WHAT TO WORK ON:
1. Based on the McDonald's page text, state whether each statement agrees with it: (a) the architecture review was published on April 17, 2005; (b) the new McDonald's stands at 600 N. Clark St.; (c) the restaurant opened on a Monday. Answer yes or no for each and quote the deciding words.
2. In the McDonald's page text, condense the paragraph beginning "In this high-profile flagship restaurant" into a short list that keeps its main facts.

PAGE TEXT:
☆ ☆ ☆ ☆ ☆ ☆ ☆

And why is it that I find it so hard to believe that there exists a McD's in OK that's bigger than this one? This thing is absolutely monstrous!
LA1 April 17th, 2005, 04:01 PM My question is, what to the bigger ones and Times Square or OKC look like?
Do they have plasma TVs, esclators, etc? I doubt it.
BVictor1 April 17th, 2005, 04:31 PM ARCHITECTURE REVIEW
A Mickey D's on steroids
When super-sized isn't necessarily better
By Blair Kamin
Tribune architecture critic
Published April 17, 2005
Just as the McDonald's restaurants of the 1950s expressed a buoyant, Space Age modernism, so the beefy new downtown McDonald's that made its splashy debut Friday delivers a telling statement about its time: The age of swelling McMansions, gargantuan, gas-guzzling SUVs and baseball players who bulked up by injecting themselves with steroids.
In this high-profile flagship restaurant at 600 N. Clark St., which holds down the western gate-way to downtown, the supersized meets the retro and the result is the ultimate Big Mac Attack -- a bloated version of the old McDonald's outlets and a colossal missed opportunity to lift this part of Chicago out of its theme park muck.

☆ ☆ ☆ ☆ ☆ ☆ ☆

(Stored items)

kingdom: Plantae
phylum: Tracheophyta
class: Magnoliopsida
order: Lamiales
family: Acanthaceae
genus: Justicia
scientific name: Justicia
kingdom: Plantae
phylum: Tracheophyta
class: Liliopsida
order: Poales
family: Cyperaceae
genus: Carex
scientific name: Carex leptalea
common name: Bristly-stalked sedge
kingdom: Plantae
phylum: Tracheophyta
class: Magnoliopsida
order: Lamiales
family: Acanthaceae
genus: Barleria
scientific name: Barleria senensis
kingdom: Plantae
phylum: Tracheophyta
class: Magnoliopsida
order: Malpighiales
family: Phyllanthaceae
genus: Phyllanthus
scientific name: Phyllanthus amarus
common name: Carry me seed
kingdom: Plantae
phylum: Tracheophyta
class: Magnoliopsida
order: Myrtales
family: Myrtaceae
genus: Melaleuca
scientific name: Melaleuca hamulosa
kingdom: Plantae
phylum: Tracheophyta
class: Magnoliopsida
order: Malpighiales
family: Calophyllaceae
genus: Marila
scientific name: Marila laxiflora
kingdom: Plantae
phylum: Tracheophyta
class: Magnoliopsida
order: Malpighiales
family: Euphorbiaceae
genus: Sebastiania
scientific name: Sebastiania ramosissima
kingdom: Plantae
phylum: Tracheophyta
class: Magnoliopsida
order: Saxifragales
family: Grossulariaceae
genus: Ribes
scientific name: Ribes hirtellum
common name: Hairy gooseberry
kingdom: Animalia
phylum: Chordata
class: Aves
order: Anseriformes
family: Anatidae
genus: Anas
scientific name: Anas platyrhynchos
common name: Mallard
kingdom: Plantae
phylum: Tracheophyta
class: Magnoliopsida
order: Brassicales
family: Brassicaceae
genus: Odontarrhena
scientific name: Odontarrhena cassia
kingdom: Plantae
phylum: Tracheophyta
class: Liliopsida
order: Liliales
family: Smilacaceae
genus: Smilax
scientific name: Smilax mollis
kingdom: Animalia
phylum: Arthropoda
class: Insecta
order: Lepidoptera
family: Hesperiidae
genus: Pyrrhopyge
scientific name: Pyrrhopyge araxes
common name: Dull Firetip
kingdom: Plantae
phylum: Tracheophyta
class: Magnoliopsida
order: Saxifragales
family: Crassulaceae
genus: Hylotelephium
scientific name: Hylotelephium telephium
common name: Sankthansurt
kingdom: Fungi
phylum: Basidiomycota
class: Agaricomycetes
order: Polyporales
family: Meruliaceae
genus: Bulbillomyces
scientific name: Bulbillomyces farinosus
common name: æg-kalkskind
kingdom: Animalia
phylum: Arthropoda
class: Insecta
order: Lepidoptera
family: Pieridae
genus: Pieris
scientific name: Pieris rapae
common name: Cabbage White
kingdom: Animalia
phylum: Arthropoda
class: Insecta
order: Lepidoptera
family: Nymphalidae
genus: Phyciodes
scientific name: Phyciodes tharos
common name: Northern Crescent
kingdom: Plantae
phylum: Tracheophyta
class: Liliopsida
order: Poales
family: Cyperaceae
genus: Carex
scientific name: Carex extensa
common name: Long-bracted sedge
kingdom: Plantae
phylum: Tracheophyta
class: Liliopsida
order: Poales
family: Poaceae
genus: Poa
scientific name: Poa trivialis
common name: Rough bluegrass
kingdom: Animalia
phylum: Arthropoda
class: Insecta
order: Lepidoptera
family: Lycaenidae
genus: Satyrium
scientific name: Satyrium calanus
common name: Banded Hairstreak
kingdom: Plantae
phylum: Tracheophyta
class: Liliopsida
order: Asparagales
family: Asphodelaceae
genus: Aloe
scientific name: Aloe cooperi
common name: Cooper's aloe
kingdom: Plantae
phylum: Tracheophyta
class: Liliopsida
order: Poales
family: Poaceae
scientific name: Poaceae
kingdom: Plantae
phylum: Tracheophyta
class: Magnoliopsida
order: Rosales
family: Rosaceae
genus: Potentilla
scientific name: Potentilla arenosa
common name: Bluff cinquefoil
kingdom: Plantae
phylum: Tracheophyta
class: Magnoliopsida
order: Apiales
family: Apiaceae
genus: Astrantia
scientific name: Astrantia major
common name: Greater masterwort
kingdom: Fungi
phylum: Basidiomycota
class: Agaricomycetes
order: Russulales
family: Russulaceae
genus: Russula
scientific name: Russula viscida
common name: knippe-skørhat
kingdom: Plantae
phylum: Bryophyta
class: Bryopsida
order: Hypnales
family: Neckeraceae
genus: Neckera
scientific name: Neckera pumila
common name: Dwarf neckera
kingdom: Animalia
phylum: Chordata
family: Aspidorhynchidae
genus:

☆ ☆ ☆ ☆ ☆ ☆ ☆

OUTPUTS BY TASK:
1.
(a) Yes: "Published April 17, 2005"
(b) Yes: "at 600 N. Clark St."
(c) No: "made its splashy debut Friday"

2.
- The high-profile flagship restaurant is at 600 N. Clark St., at the western gateway to downtown.
- It combines the supersized with the retro.
- The result is a bloated version of the old McDonald's outlets.
- It is a colossal missed opportunity to lift this part of Chicago out of its theme park muck.